● ФРАГМЕНТ СТРАНИЦЫ:
#####

О Михаиле Ивановиче Глинке (из воспоминаний современников)




   Евгения Андреевна Глинка – мать композитора, Михаил Иванович Глинка и его сестра Пелагея (1817 год).

   Вы все, ребята, слышали замечательную музыку опер "Иван Сусанин" и "Руслан и Людмила". Эту музыку написал великий русский композитор Михаил Иванович Глинка.
   Здесь вы прочитаете отрывки из воспоминаний людей, которые жили в одно время с Глинкой, дружили с ним, слушали его удивительное пение, игру на фортепиано, знали его и любили.


   Глинка сильно работал. Мне очень хотелось бы описать его, каким он был в то время, так, чтоб никогда не видавшие его могли бы составить себе о нем ясное понятие. Он был очень небольшого роста, худощавый; бледное овальное лицо окаймлялось круглыми черными бакенбардами; черные прямые волоса обрамляли прекрасный лоб без малейших морщинок; только между бровей шла небольшая морщинка – черта мысли. На правой стороне лба торчал несокрушимый вихор; карие глаза из-под нависших век смотрели приветливо и выразительно; выражали они постоянно доброту, иногда они сверкали веселостью и загорались вдохновением. Голову он держал немного назад, грудь выставлял вперед; ходил, приподымаясь слегка на носки; одевался просто, но опрятно; сюртук и фрак застегивал на все пуговицы.

   М. И. Глинка в молодости. Портрет неизвестного художника.

#####

● МАТЕРИАЛ ДЛЯ АНАЛИЗА:
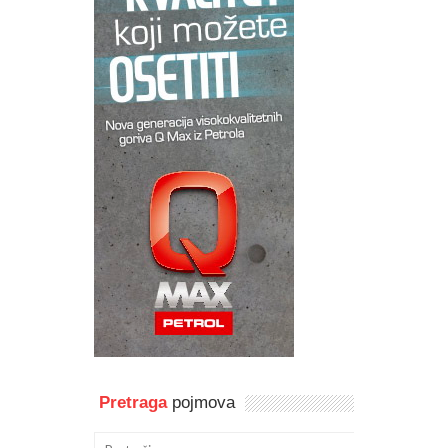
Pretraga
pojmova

#####

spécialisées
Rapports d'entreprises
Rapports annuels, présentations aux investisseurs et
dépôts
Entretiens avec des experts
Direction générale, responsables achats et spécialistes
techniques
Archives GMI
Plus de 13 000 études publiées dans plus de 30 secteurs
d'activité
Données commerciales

#####

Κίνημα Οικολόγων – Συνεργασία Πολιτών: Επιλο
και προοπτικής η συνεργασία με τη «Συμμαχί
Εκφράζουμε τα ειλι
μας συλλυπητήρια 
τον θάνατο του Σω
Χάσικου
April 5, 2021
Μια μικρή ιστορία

#####

● ЗАДАНИЯ:
A. Назовите всех людей из подписи к изображению 1817 года во фрагменте страницы.
B. Какого цвета были глаза Глинки, судя по фрагменту страницы?
C. Опираясь на фрагмент страницы, объясните, ради чего автор воспоминаний так подробно описывает внешность Глинки.

● ОТВЕТЫ К ЗАДАНИЯМ:
A. Евгения Андреевна Глинка (мать композитора), Михаил Иванович Глинка и его сестра Пелагея.

B. Карие.

C. Автор хочет описать Глинку таким, каким он был в то время, чтобы люди, никогда его не видевшие, могли составить о нем ясное понятие.